After Life (we survive)
Yerba Buena Center for the Arts
Nov 9 2020 - Jan 24 2021
Online & In-person (outdoor) exhibition


Art 25: Art in the Twenty-Fifth Century (Lehua M. Taitano and Lisa Jarrett) with Jocelyn Kapumealani Ng

I’m excited and honored to have two new works included in this exhibition at YBCA alongside an incredible group of artists curated by Thea Quiray Tagle. As explained by Quiray Tagle in an exceptional exhibition essay that itself is a roadmap for survival, this show addresses strategies for navigating the overlapping crises of environmental destruction and violence against communities of color. We’ve all adapted or recreated our works for this tumultuous year: turning what was meant to be a traditional exhibition into a series of works viewed from outside the gallery and online. My contributions, Lightroom and Darkroom (both 2020) are interactive web presentations that reenvision the relationship between human and nonhuman animal and plant perception, uprooting the history of photography as a way to consider a non-violent approach to ecological relationships.

These two works are on view through January on the exhibition website. Also included in the exhibition are works by micha cárdenas, Zulfikar Ali Bhutto, Super Futures Haunt Collective, and more. You can view exhibition works through a 3D tour on your browser, or visit the show in person. Because several of the works are light-based, nighttime is the best for viewing in person.
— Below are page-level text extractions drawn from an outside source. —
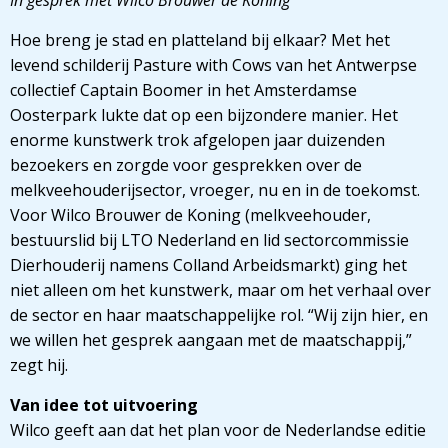
In gesprek met Wilco Brouwer de Koning
Hoe breng je stad en platteland bij elkaar? Met het
levend schilderij Pasture with Cows van het Antwerpse
collectief Captain Boomer in het Amsterdamse
Oosterpark lukte dat op een bijzondere manier. Het
enorme kunstwerk trok afgelopen jaar duizenden
bezoekers en zorgde voor gesprekken over de
melkveehouderijsector, vroeger, nu en in de toekomst.
Voor Wilco Brouwer de Koning (melkveehouder,
bestuurslid bij LTO Nederland en lid sectorcommissie
Dierhouderij namens Colland Arbeidsmarkt) ging het
niet alleen om het kunstwerk, maar om het verhaal over
de sector en haar maatschappelijke rol. “Wij zijn hier, en
we willen het gesprek aangaan met de maatschappij,”
zegt hij.
Van idee tot uitvoering
Wilco geeft aan dat het plan voor de Nederlandse editie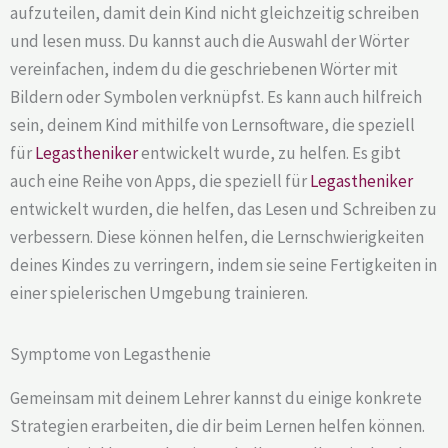
aufzuteilen, damit dein Kind nicht gleichzeitig schreiben
und lesen muss. Du kannst auch die Auswahl der Wörter
vereinfachen, indem du die geschriebenen Wörter mit
Bildern oder Symbolen verknüpfst. Es kann auch hilfreich
sein, deinem Kind mithilfe von Lernsoftware, die speziell
für
Legastheniker
entwickelt wurde, zu helfen. Es gibt
auch eine Reihe von Apps, die speziell für
Legastheniker
entwickelt wurden, die helfen, das Lesen und Schreiben zu
verbessern. Diese können helfen, die Lernschwierigkeiten
deines Kindes zu verringern, indem sie seine Fertigkeiten in
einer spielerischen Umgebung trainieren.
Symptome von Legasthenie
Gemeinsam mit deinem Lehrer kannst du einige konkrete
Strategien erarbeiten, die dir beim Lernen helfen können.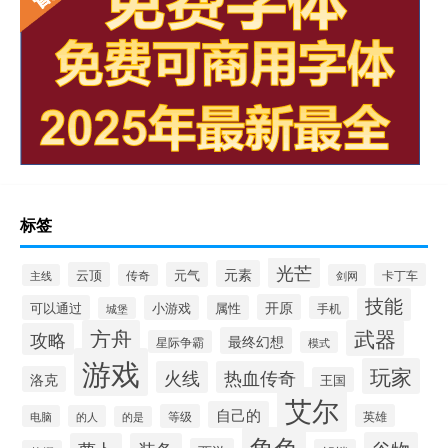
标签
光芒
元素
云顶
元气
卡丁车
主线
传奇
剑网
技能
开原
可以通过
小游戏
属性
手机
城堡
方舟
武器
攻略
最终幻想
星际争霸
模式
游戏
玩家
火线
热血传奇
洛克
王国
艾尔
自己的
等级
英雄
电脑
的人
的是
角色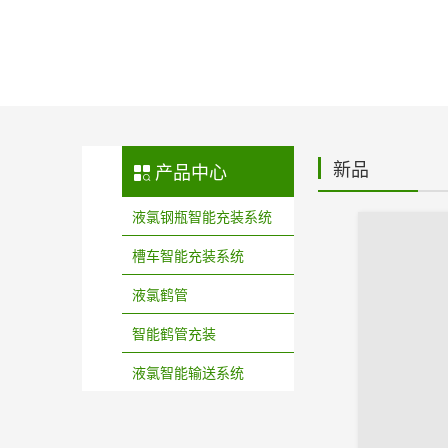
新品
产品中心
液氯钢瓶智能充装系统
槽车智能充装系统
液氯鹤管
智能鹤管充装
液氯智能输送系统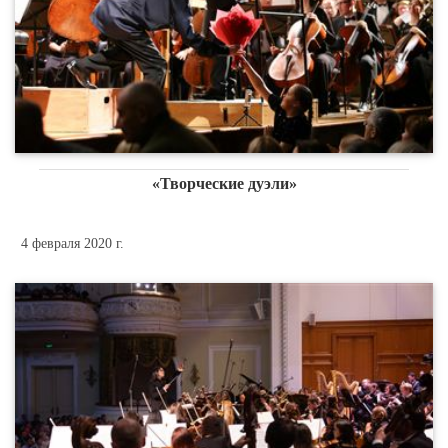
«Творческие дуэли»
4 февраля 2020 г.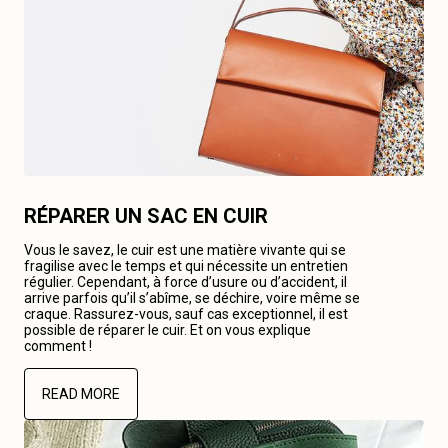
RÉPARER UN SAC EN CUIR
Vous le savez, le cuir est une matière vivante qui se
fragilise avec le temps et qui nécessite un entretien
régulier. Cependant, à force d’usure ou d’accident, il
arrive parfois qu’il s’abîme, se déchire, voire même se
craque. Rassurez-vous, sauf cas exceptionnel, il est
possible de réparer le cuir. Et on vous explique
comment !
READ MORE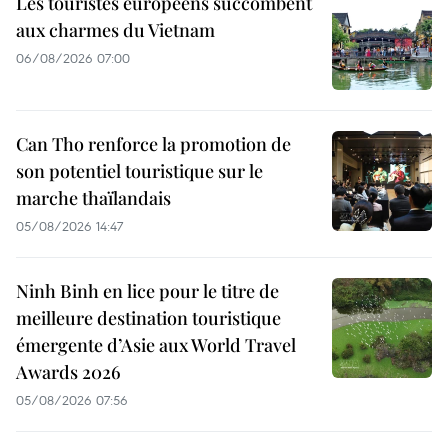
Les touristes européens succombent
aux charmes du Vietnam
06/08/2026 07:00
Can Tho renforce la promotion de
son potentiel touristique sur le
marche thaïlandais
05/08/2026 14:47
Ninh Binh en lice pour le titre de
meilleure destination touristique
émergente d’Asie aux World Travel
Awards 2026
05/08/2026 07:56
This project and the conversations surrounding it have impacted how I view my own work in ways that are still unfolding. My works are representative of an imagined virtual studio—the objects inside are perpetually “works-in-progress”. And because of the software I am using, I can update the interiors at anytime throughout the exhibition run. While at the moment I am exhausted from making new work on a deadline, I can imagine there may be additions to the rooms as I reflect on the other works in the exhibition and their overlapping themes of speculative history-making and disrupting the anthropocene.